Трамвай останавливается, и когда люди выходят, мы с папой добираемся до наших вещей, стоящих у противоположного окна. Мама занимает освободившееся место и усаживает Свету к себе на колени. Она смотрит на меня и легонько качает головой, как бы говоря: «Как же так? Почему ты не догадалась купить им билеты?» А я тоже смотрю на маму и как бы говорю: «В нашей Кировке в автобусе билеты продаёт кондуктор. Откуда же мне знать, для чего этот ящик там стоит?». Я даже развожу руки в стороны в знак того, что ничего нельзя теперь поделать. А мама улыбается, машет рукой и показывает в окне Свете фонтан. Мне уже неинтересно смотреть ни на фонтан, ни на памятник, ни на магазин. Совершенно ни на что неинтересно смотреть. Как обидно, когда ты мечтаешь-мечтаешь, а тут – бац – и ничего не сбывается! Я стою около окна хмурая и крепко держу за руку папу.
На той остановке, где мы вышли, нам не встретилось ни одного киоска с мороженым. Да это уже не важно. Денежки-то от «добрых людей» тоже тю-тю – испарились.
Папа несёт чемодан и тяжёлую сумку, мама – ещё одну сумку и свою дамскую сумочку, Света прижимает к груди куклу, а я ничего не несу в руках, но мне кажется, что я до сих пор ощущаю в правой ладошке горячие, чуть влажные от пота монетки, и от этого мне очень хочется плакать. Я приотстаю от родителей, а папа оборачивается и спрашивает:
– Ну, ты что? Расстроилась?
– Как тут не расстроишься, пап? Я же думала, какие здесь добрые люди, в этом Магнитогорске – совсем меня не знают, а надавали столько денег! Я же хотела купить много-много мороженого! А они начали кричать! – я всхлипываю, в носу щиплет, и слёзы текут по щекам.
– Ах, вон оно что! – улыбается папа. – А я-то сначала подумал, что тебе стыдно, что ты не купила этим людям билеты!
– Папа, и стыдно, конечно. Но из-за мороженого обидно больше всего.
– Так в чём же дело? После обеда мы пойдём гулять по городу и купим мороженого.
– Правда, пап?
– Ну, конечно!
– Ты ни в чём не виновата, ты не знала, что от тебя хотят, и всё, не переживай.

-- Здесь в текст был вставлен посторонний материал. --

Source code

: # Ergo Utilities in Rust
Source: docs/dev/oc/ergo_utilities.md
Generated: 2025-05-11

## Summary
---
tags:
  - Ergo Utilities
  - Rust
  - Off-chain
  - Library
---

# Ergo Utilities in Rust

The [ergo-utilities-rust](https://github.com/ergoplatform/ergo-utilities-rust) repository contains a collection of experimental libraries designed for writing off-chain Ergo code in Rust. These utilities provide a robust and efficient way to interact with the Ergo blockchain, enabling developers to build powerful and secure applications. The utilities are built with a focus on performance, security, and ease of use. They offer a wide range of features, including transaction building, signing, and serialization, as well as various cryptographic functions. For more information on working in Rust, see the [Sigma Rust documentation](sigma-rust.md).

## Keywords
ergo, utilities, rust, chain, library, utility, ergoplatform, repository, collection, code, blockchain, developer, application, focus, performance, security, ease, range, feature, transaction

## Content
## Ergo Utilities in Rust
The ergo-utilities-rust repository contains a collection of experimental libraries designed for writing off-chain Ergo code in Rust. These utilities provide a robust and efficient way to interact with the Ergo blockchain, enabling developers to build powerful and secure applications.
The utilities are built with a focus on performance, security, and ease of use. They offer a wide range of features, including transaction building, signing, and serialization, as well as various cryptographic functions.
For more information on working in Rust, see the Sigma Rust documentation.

Я смотрела на папу и улыбалась. Как же здорово, что у меня есть такой красивый, умный и надёжный папа! Если бы не он, эти «добрые люди» в трамвае заклевали бы меня, и от меня мокрого места бы не осталось.
Мы поднимаемся в квартиру прабабушки Ани, она открывает нам дверь и кидается целовать и обнимать. Маленькая и худенькая, чуть повыше меня, с седыми волосами, убранными в пучок, бабушка очень старенькая, папа говорит, что в мае ей исполнилось 86 лет.
Взрослые разговаривают и накрывают на стол, потом мы обедаем и отдыхаем с дороги, а после обеда, когда немного спадает жара, отправляемся гулять по городу. На нашем пути словно специально кто-то расставил киоски с мороженым. Папа держит слово: в одном месте он покупает всем по эскимо, в другом – по пломбиру в хрустящих вафельных стаканчиках. Он хотел было купить и ореховый пломбир, но мама опасалась, как бы у нас со Светой не началась ангина. Зато каждый следующий день папа покупает столько мороженого, сколько желает моя душа. Какое счастье!
Но какая-то мысль то и дело вертится в голове, а вокруг столько интересного, что мне никак не удаётся её додумать. И вот, когда мы вышли из кинотеатра и папа купил шоколадное мороженое на четверых, до меня вдруг дошло, что за мысль я никак не могла додумать: а ведь добрые люди – это не чужие люди в трамвае, а мои мама, папа и Света. И как же мне с ними хорошо, спокойно и радостно.